Magma Solidification Processes beneath Kilauea Volcano, Hawaii: a Quantitative Textural and Geochemical Study of the 1969-1974 Mauna Ulu Lavas

Abstract

Kilauea volcano is a very intensively studied, active basaltic magmatic system and thus represents an ideal location to study magma solidification processes in a natural environment. Understanding solidification is important in refining models of magma chamber dynamics and its detailed study may improve our knowledge of magma system evolution. In this study magma solidification processes are examined and quantified using samples from the 1969–1974 Mauna Ulu (MU) rift eruption. We have collected major and trace element whole-rock data plus in situ olivine compositions, along with crystal size distribution data on 11 lava samples. The observed whole-rock chemical variation was partly produced by olivine addition within the Kilauea edifice. At least two distinct olivine populations are inferred from quantitative textural analysis: (1) a 3–40-year-old population characterized by a low crystal density, greater crystal length and flatter slopes of the crystal size distributions (CSDs); (2) a 1·5–15-year-old population marked by a high density of smaller crystals and steep CSD slopes. The range in olivine composition suggests that all these crystals grew from a range of different magmas, probably closely related by crystal fractionation. The ubiquitous presence of deformed olivine crystals shows that population 1 reflects a component that must have mostly originated by disruption of a deformed cumulate. This antecrystic olivine population represents an earlier-coarsened and aggregated, cumulate-forming magma component.
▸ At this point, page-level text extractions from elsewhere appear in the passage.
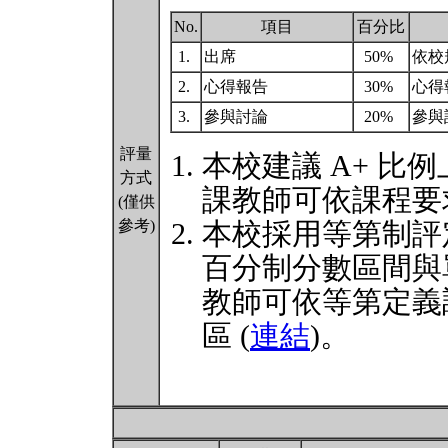
No.
項目
百分比
1.
出席
50%
依校
2.
心得報告
30%
心得
3.
參與討論
20%
參與
評量
本校建議 A+ 比例
方式
課教師可依課程要
(僅供
參考)
本校採用等第制評
百分制分數區間與
教師可依等第定義
區 (
連結
)。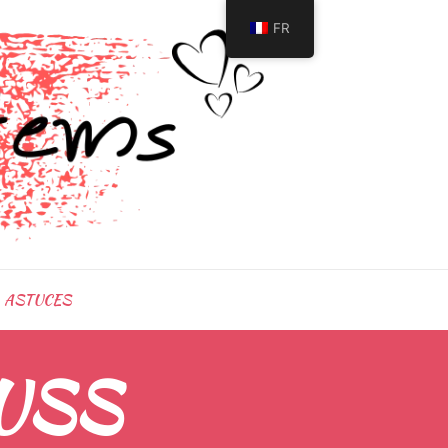
FR
ASTUCES
USS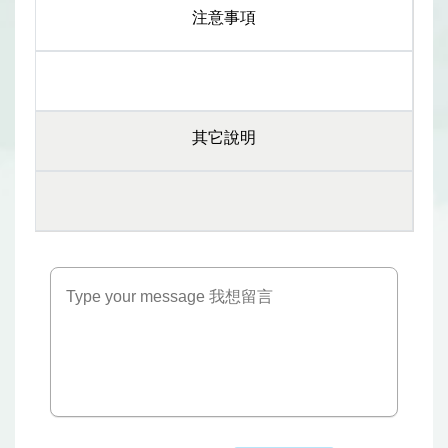
注意事項
其它說明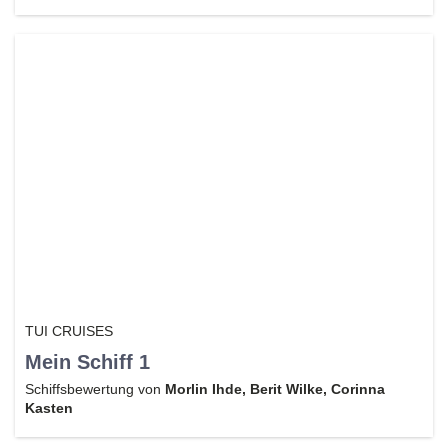
TUI CRUISES
Mein Schiff 1
Schiffsbewertung von
Morlin Ihde, Berit Wilke, Corinna
Kasten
In contrast, the phenocrystic population 2 represents a late magma component formed in the summit magma storage region. Our results are consistent with the hypothesis that the components of the MU magmas followed two different routes. The deformed-olivine-bearing magma moved along the deep basal décollement then rose through vertical pipe-like conduits under the MU rift. The undeformed-olivine-bearing magma rose via the main conduit to the summit reservoir and then moved out along the rift zone, where the magmas mixed in small chambers. The presence of narrow, reversely zoned olivine rims suggests that the mixing occurred just prior to eruption.